Caution for Stopping Psychiatric Medication Abruptly – All you need to know about Relapse

Why people decide to stop taking medicines? Do they know it can cause more harm than benefit?

Well the answer according to the study conducted by Dr. Banov, lies in the thought of people that they might feel better by stopping medicines and thinks they don’t need them anymore. Their family might be pressuring them to stop when they read some nasty feedback or side effect of the medicine.  Many a times, people stop taking medicines when they are experiencing a major change in life like change of job, divorce, changing house, etc. According to psychologists, this is the worst time to stop taking medicines.

There are many other mental health conditions which need the medicines to be taken perpetually. There would be a disaster if they are stopped in between.

Depending on the type of medicine, stopping them suddenly can create many reactions which can range from mild to moderate during early days of discontinuation to even life threatening seizures in some cases in the later phases when the disease relapses with much more severity.

Remember – You should always consult your doctor before stopping any medicine. Do not ever attempt to do it you’re your own thoughts and decision.

Stopping medication is not a quick process

Safe and slow process of drug discontinuation lasts for more than many weeks or months rather than many days. Drugs like antidepressants, takes weeks to show their results; similarly their withdrawal is also spread over several weeks.

Causes and Trigger of Relapses

The environmental cues like people, places, sights and sounds experienced by an addict are among the primary triggers of any kind of relapses which happens to a person.

First we need to understand the triggers. These can be a person, a place, events, or unresolved psychiatric issues, such as depression. While undergoing a treatment for drug addiction, doctors tell the patients to stay away from triggers such as old friends who are still on drugs, stressful situations, etc.

Does relapse to drug abuse mean treatment has failed?

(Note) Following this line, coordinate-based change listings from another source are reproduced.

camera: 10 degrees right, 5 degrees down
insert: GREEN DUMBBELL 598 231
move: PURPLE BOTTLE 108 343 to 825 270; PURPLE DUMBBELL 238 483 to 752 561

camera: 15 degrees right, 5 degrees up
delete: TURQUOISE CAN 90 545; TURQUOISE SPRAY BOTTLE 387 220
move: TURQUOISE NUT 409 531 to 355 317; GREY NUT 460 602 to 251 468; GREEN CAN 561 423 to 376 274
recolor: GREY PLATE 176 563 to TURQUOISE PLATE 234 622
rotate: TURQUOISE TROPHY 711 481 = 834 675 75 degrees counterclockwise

Relapse rates for people with addiction and other substance abuse disorders are similar to rates for other medical illnesses such as diabetes, hypertension, etc. Treatment of these chronic diseases has many changes in behavior and personality. When relapse occurs, it cannot be concluded that the treatment has failed. It just suggests that the treatment needs to be reinstated or adjusted, rather than suggesting the failure of treatment.